Limitations of Regular Expressions

Take a deterministic finite state machine $M$ with $n$ states.

Suppose that a word of $w$ with $|w| > n$ is accepted by the machine. This means that the machine went through some state twice, say after reading $i$ and then after reading $j$ symbols of the word.

Then for some words $p,q,r$ with $|p|=i$ and $|pq|=j$ we have $w = pqr$ where the state after reading $p$ and state after reading $pq$ are the same. Then it means that the machine is in the same state after reading $pq^k$ for any $k \ge 0$, so all words of the form $pq^k r$ are accepted by the machine.

This is a rough statement of the so called “pumping lemma”.

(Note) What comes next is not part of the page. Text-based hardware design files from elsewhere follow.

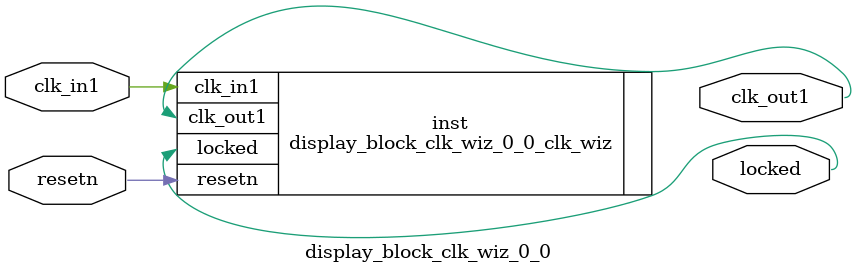
<source format=v>


`timescale 1ps/1ps

(* CORE_GENERATION_INFO = "display_block_clk_wiz_0_0,clk_wiz_v6_0_15_0_0,{component_name=display_block_clk_wiz_0_0,use_phase_alignment=true,use_min_o_jitter=true,use_max_i_jitter=false,use_dyn_phase_shift=false,use_inclk_switchover=false,use_dyn_reconfig=false,enable_axi=0,feedback_source=FDBK_AUTO,PRIMITIVE=MMCM,num_out_clk=1,clkin1_period=10.000,clkin2_period=10.000,use_power_down=false,use_reset=true,use_locked=true,use_inclk_stopped=false,feedback_type=SINGLE,CLOCK_MGR_TYPE=NA,manual_override=false}" *)

module display_block_clk_wiz_0_0 
 (
  // Clock out ports
  output        clk_out1,
  // Status and control signals
  input         resetn,
  output        locked,
 // Clock in ports
  input         clk_in1
 );

  display_block_clk_wiz_0_0_clk_wiz inst
  (
  // Clock out ports  
  .clk_out1(clk_out1),
  // Status and control signals               
  .resetn(resetn), 
  .locked(locked),
 // Clock in ports
  .clk_in1(clk_in1)
  );

endmodule

</source>
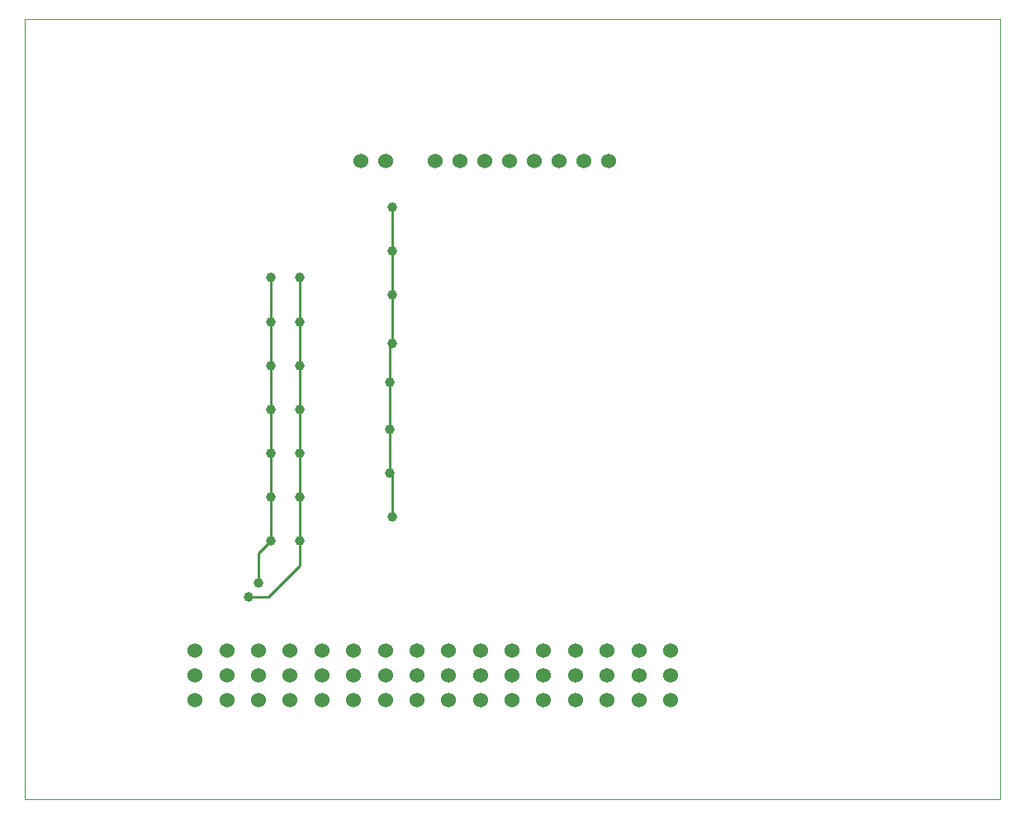
<source format=gbl>
G75*
%MOIN*%
%OFA0B0*%
%FSLAX25Y25*%
%IPPOS*%
%LPD*%
%AMOC8*
5,1,8,0,0,1.08239X$1,22.5*
%
%ADD10C,0.00000*%
%ADD11C,0.06000*%
%ADD12C,0.03937*%
%ADD13C,0.00984*%
D10*
X0001000Y0001000D02*
X0001000Y0315961D01*
X0394701Y0315961D01*
X0394701Y0001000D01*
X0001000Y0001000D01*
D11*
X0069898Y0041197D03*
X0082693Y0041197D03*
X0082693Y0051197D03*
X0082693Y0061197D03*
X0069898Y0061197D03*
X0069898Y0051197D03*
X0095488Y0051197D03*
X0095488Y0061197D03*
X0108283Y0061197D03*
X0108283Y0051197D03*
X0121079Y0051197D03*
X0121079Y0061197D03*
X0133874Y0061197D03*
X0133874Y0051197D03*
X0133874Y0041197D03*
X0121079Y0041197D03*
X0108283Y0041197D03*
X0095488Y0041197D03*
X0146669Y0041197D03*
X0159465Y0041197D03*
X0172260Y0041197D03*
X0185055Y0041197D03*
X0185055Y0051197D03*
X0185055Y0061197D03*
X0172260Y0061197D03*
X0172260Y0051197D03*
X0159465Y0051197D03*
X0159465Y0061197D03*
X0146669Y0061197D03*
X0146669Y0051197D03*
X0197850Y0051197D03*
X0197850Y0061197D03*
X0210646Y0061197D03*
X0210646Y0051197D03*
X0223441Y0051197D03*
X0223441Y0061197D03*
X0236236Y0061197D03*
X0236236Y0051197D03*
X0249031Y0051197D03*
X0249031Y0061197D03*
X0261827Y0061197D03*
X0261827Y0051197D03*
X0261827Y0041197D03*
X0249031Y0041197D03*
X0236236Y0041197D03*
X0223441Y0041197D03*
X0210646Y0041197D03*
X0197850Y0041197D03*
X0196787Y0258874D03*
X0186787Y0258874D03*
X0176787Y0258874D03*
X0166787Y0258874D03*
X0146787Y0258913D03*
X0136787Y0258913D03*
X0206787Y0258874D03*
X0216787Y0258874D03*
X0226787Y0258874D03*
X0236787Y0258874D03*
D12*
X0149622Y0240173D03*
X0149622Y0222457D03*
X0149622Y0204740D03*
X0149622Y0185055D03*
X0148638Y0169307D03*
X0148638Y0150606D03*
X0148638Y0132890D03*
X0149622Y0115173D03*
X0112220Y0123047D03*
X0100409Y0123047D03*
X0100409Y0105331D03*
X0112220Y0105331D03*
X0095488Y0088598D03*
X0091551Y0082693D03*
X0100409Y0140764D03*
X0112220Y0140764D03*
X0112220Y0158480D03*
X0100409Y0158480D03*
X0100409Y0176197D03*
X0112220Y0176197D03*
X0112220Y0193913D03*
X0100409Y0193913D03*
X0100409Y0211630D03*
X0112220Y0211630D03*
D13*
X0112220Y0193913D01*
X0112220Y0176197D01*
X0112220Y0158480D01*
X0112220Y0140764D01*
X0112220Y0123047D01*
X0112220Y0105331D01*
X0112220Y0095488D01*
X0099425Y0082693D01*
X0091551Y0082693D01*
X0095488Y0088598D02*
X0095488Y0100409D01*
X0100409Y0105331D01*
X0100409Y0123047D01*
X0100409Y0140764D01*
X0100409Y0158480D01*
X0100409Y0176197D01*
X0100409Y0193913D01*
X0100409Y0211630D01*
X0149622Y0204740D02*
X0149622Y0185055D01*
X0148638Y0184071D01*
X0148638Y0169307D01*
X0148638Y0150606D01*
X0148638Y0132890D01*
X0149622Y0131906D01*
X0149622Y0115173D01*
X0149622Y0204740D02*
X0149622Y0222457D01*
X0149622Y0240173D01*
M02*

</source>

Example of application: The language $ L = \{ a^l b^l \mid l \ge 0\}$ is not regular. Suppose the contrary. Then there is a machine $M$ that accepts the language; let $n$ be the number of states of $M$. The word $a^{n+1} b^{n+1}$ is accepted by $M$. While reading the prefix $a^{n+1}$ the machine must go through some state twice. If we skip this loop, then there is a word of the form $a^t b^{n+1}$ for $t < n+1$ that is also accepted, which is contradiction with the condition that $M$ accepts $L$.